18. I woke up at 3 a.m. with a nightmare about Kody. He’s been gone for a year and a half now but I’m still grieving. In my dream I opened the side door of a van. It was empty inside except for him. His fur was matted and he was struggling to breathe, as if he’d been trapped in a hot vehicle and he was dehydrated and hot. I picked him up, even though in reality, I wouldn’t have been able to do that. Suddenly the other side of the van and the back of it were open and there was a coyote or wolf there threatening to attack. In my mind I knew I couldn’t move fast enough with him to avoid the attack, so I woke up. That happens often if some event in my dream is too overwhelming. My heart was racing and for the longest time, I just thought about that dream and how helpless I felt. He was sick and in danger and I couldn’t save him or protect him. That’s how I felt about having to put him down. In my mind I know we had to do it, but I felt like I failed to save him and also like I betrayed him when we brought him to the vet that day.

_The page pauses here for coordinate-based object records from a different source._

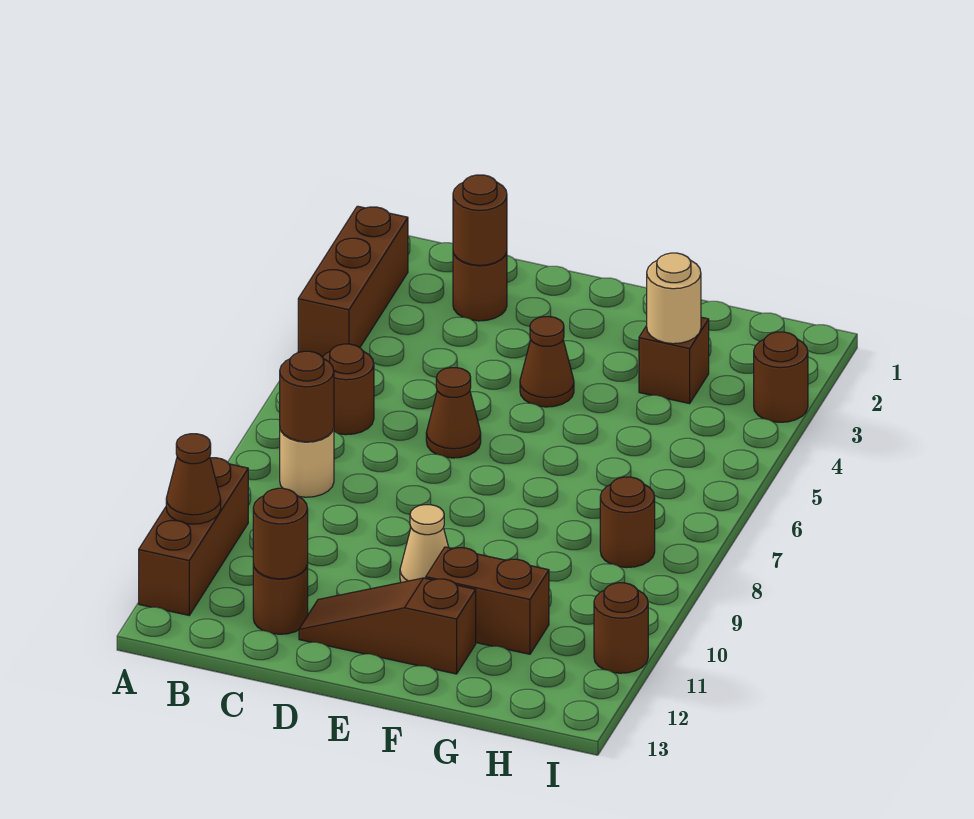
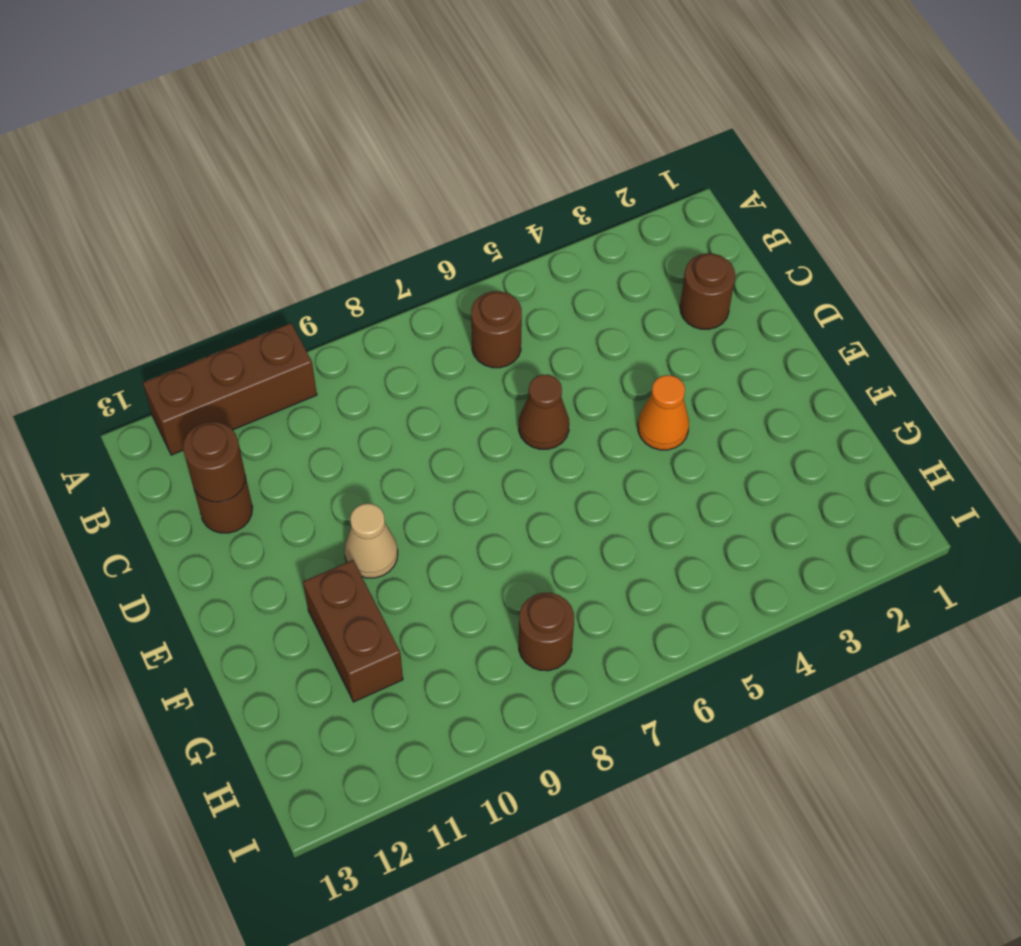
orange cone E4 level 1 -> brown cone E4 level 1
none -> brown brick A2:A4 level 1
none -> tan round brick B8 level 1
none -> brown slope D12:F12 level 1 top F

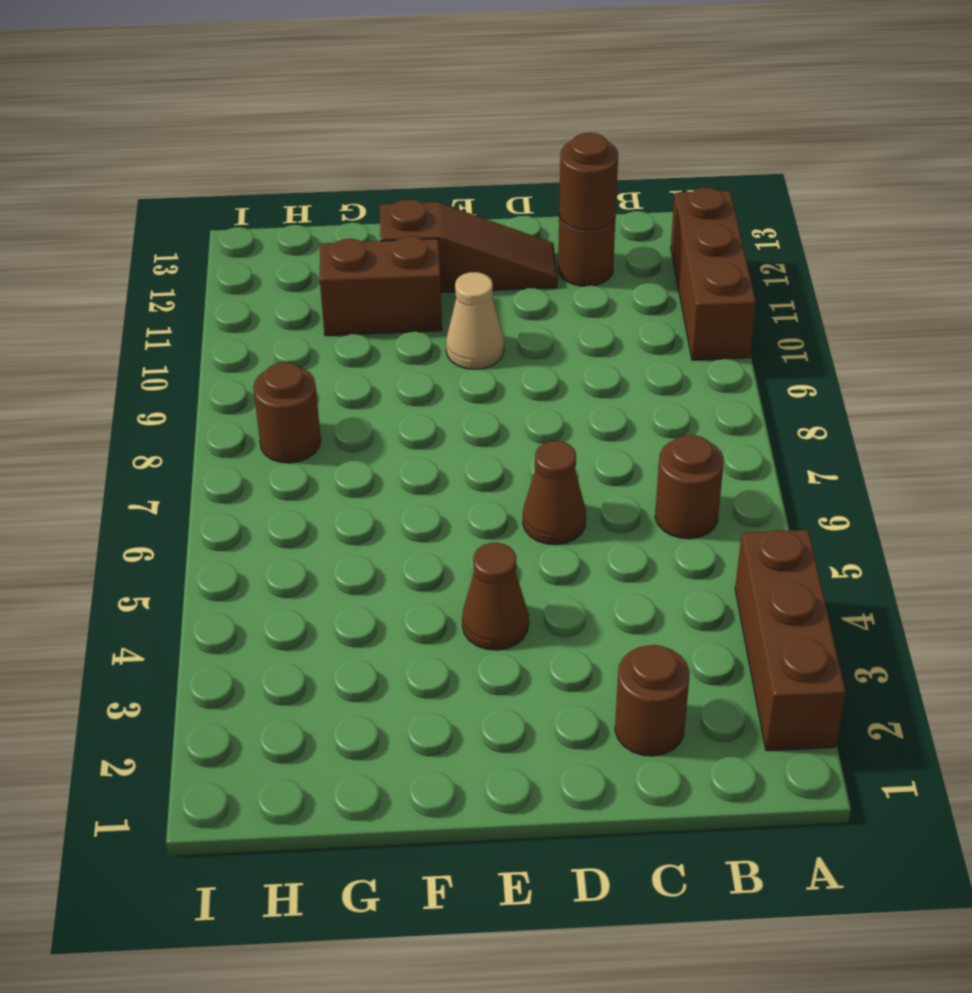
none -> tan round brick B8 level 1
none -> brown brick G3 level 1
none -> brown round brick I3 level 1

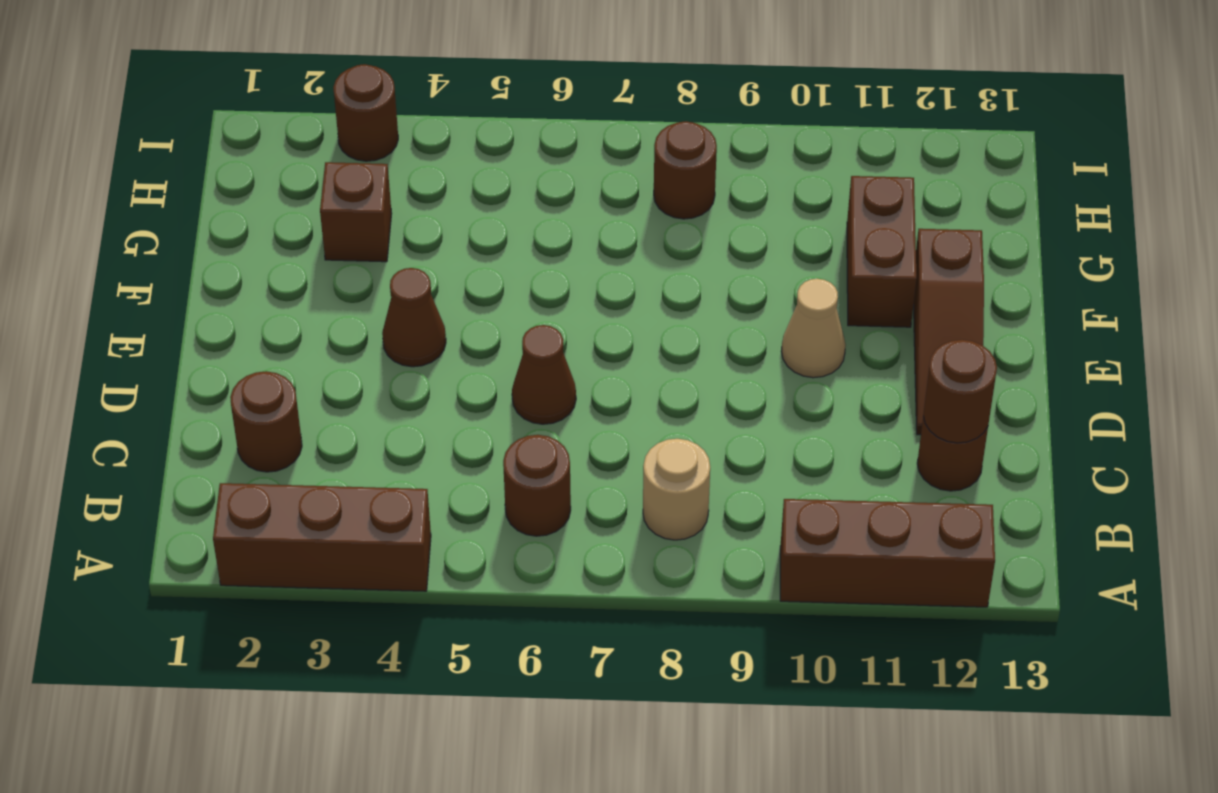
none -> brown round brick I11 level 1
none -> brown cone A11 level 2
none -> brown round brick B8 level 2

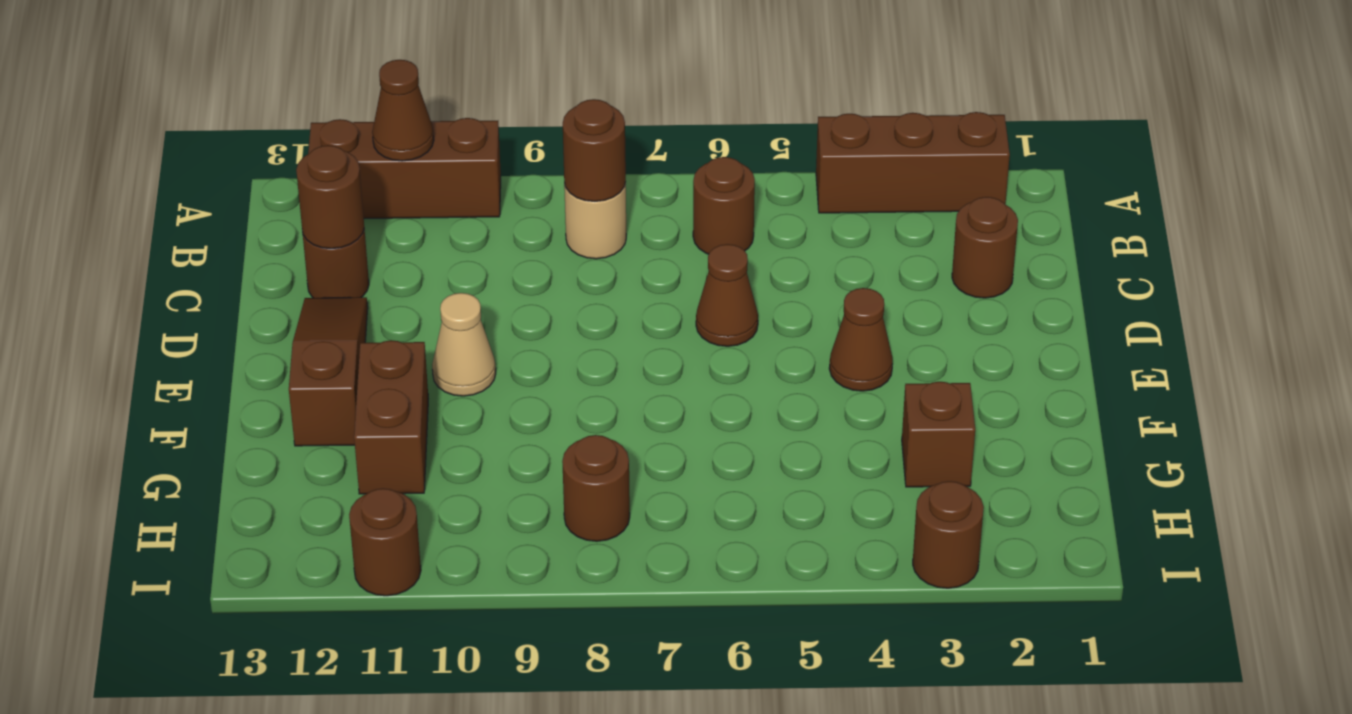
none -> brown round brick C2 level 2
none -> tan round brick G3 level 2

19. Considering whether to enter any writing contests. One has a deadline of the end of this month.
20. I slept well today. Then I went to counselling. It’s surprising to me how quickly I’ve moved from anger and hurt to feeling it’s possible to forgive, while realizing it didn’t make the offence any less or that it didn’t matter, because it did. I am choosing not to let it come along with me for my future.
21. Flare up of FMS today. Also ran out of meds. Bad timing. In other news, I can finally announce that the first draft of my novel is finally done! I wrote, THE END!
22. I had a Pastoral visit from Pastor Randy today. It was good to talk to him and let him know how this change of churches has impacted me and also on a positive note, to talk about finding my place in this new church. I am starting to get excited about what God has planned for us here.
23. We went to church with our daughter and son-in-law. Their church is huge, with thousands of people, and this was a baptism service, so it was very encouraging to hear the testimonies of about thirty people and witness their baptisms. Then we went with them to lunch and IKEA to buy the grandbaby’s furniture and transport it to their place, since we have a bigger vehicle. She’s seven months pregnant now. It’s getting very real now.
24. Psyching up for four nights.
25. I’m sleeping so much better with my new meds. Sleep deprivation was such a big part of this illness, creating its own set of problems and exacerbating others.
26. I finally saw my husband after two days where he had to work late and I had already left for work. That doesn’t happen too often, thankfully. Also my mom is still in London, Ontario so it’s very quiet here alone. Times like this I really miss my dog.
27. Last night. I hope we get the third nurse we need. One good thing about our new nurse manager is she likes to keep our staffing quota at three on nights, whereas we had been struggling with the workload with only two for so long.
28. Counselling this afternoon after a truncated sleep, then we went to one of our tri-annual dinner parties. We had a seafood feast. It was delicious, but my back started to hurt, so I took some medication and lied down on the couch, and to my embarrassment I fell asleep.
29. I woke up at 3 a.m. with a nightmare. It’s now five a.m. and I decided to stay up. We’re getting up at 7 anyway to head to the Niagara region for a friend’s 50th birthday luncheon. It’s a women-only party, but my “driver” is coming and any husbands can play together in Daddy Daycare. I mean, the men will find something to occupy their time together.
30. Good to be back at our church after missing last week. Today is the 75th anniversary of the start of the Winter War, when the Russians dropped bombs on Helsinki. Also, I did a last minute entry on a writing contest. Another one coming up in a week.